The book is called Medicine Generations and it goes all the way back to my great great great great Granny Gardener. She passed down the medicines to my grandma Mary Burr and her sister Ella Besaw who is Dave’s mom and then I was able to learn it from Dave. Now my kids have grown up with it, so I already feel like it’s passed on.
The most widely used medicine of my tribe is the wild bergamont, and we call it Number 6. We make it into a tea and most of our medicines are one tablespoon of the medicine per one cup of boiling water. We just steep the one tablespoon in one cup of water, let it sit for about ten minutes and that’s your medicine. It’s good for colds and flus. It’s good for allergies. We gather that one in July and August—when the purple flower is perfectly grown.
Golden thread is a medicine that grows in swampy areas. It can grow on little mossy knolls in swamps. That one’s in the book. It has a really shiny leaf and is small. When you pull back the earth where it grows, all the little roots are yellow. That’s how it got its name, golden thread. It is used for mouth sores. It’s a mouthwash. Dave always called it a swish and spit medicine.

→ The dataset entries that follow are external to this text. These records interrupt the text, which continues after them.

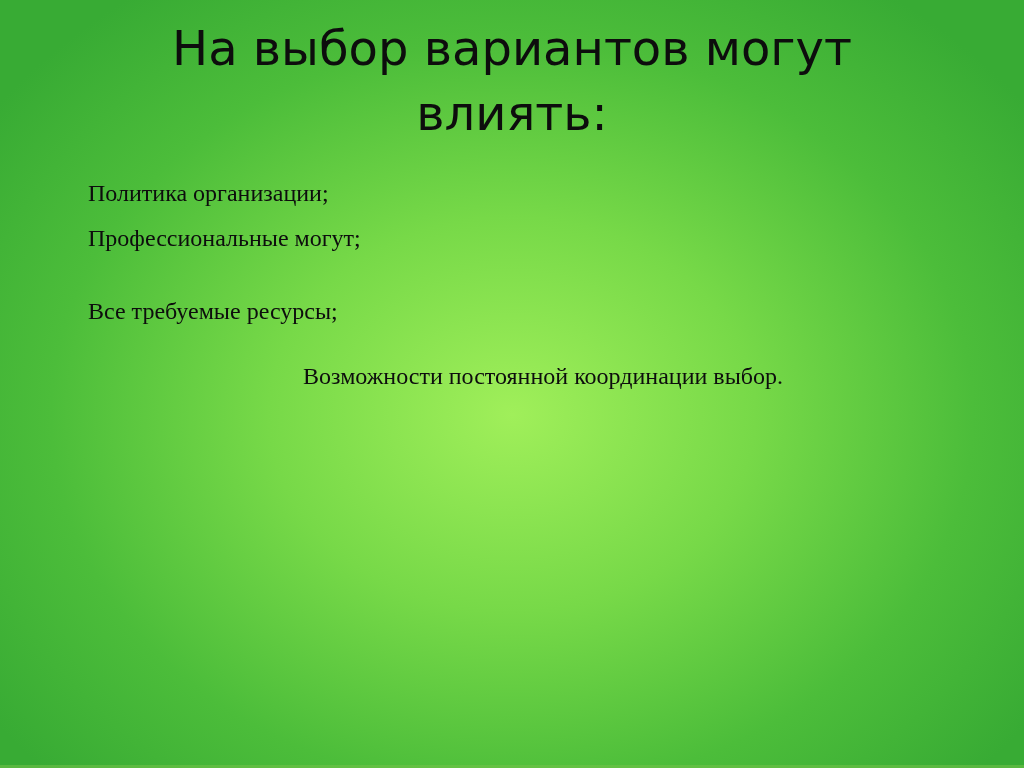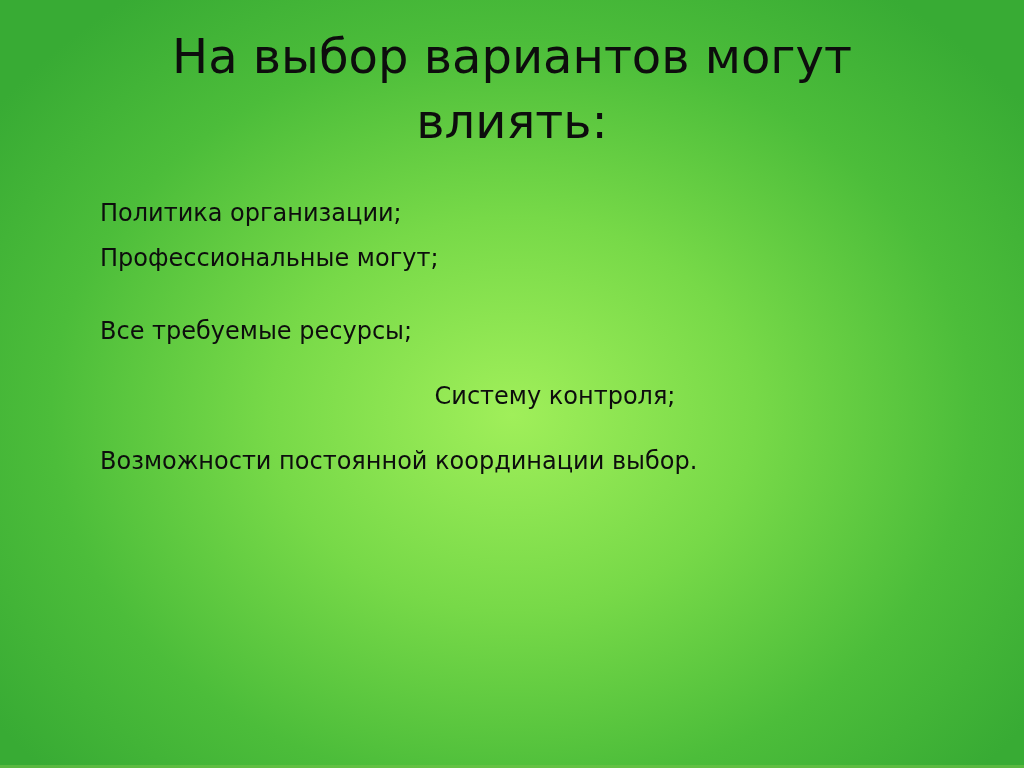--- a/index.html
+++ b/index.html
@@ -30,7 +30,7 @@
     opacity: 0.55;
   }
   .title {
-    margin: 8px auto;
+    margin: 0 auto;
     padding-top: 16px;
     max-width: 820px;
     text-align: center;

When I was going to school, and in my career, I would have never thought that this was the direction I would have gone. It’s so amazing to be able to do what I’m really meant to do. I can tell because I get super excited about all the medicines. I get these awesome calls from people and they’ll say, ‘can you come and speak and do this presentation?’ We try to say yes to every request, and now with the pandemic, we’ve tried to do some video presentations.
My next goal is to do a cookbook. I have done a lot of research on the foods. When we did the interviews with the elders, they talked about the foods and the medicines like they’re the same thing. Food is medicine to us and now I plan to do a cookbook of recipes of the Stockbridge Munsee tribal people.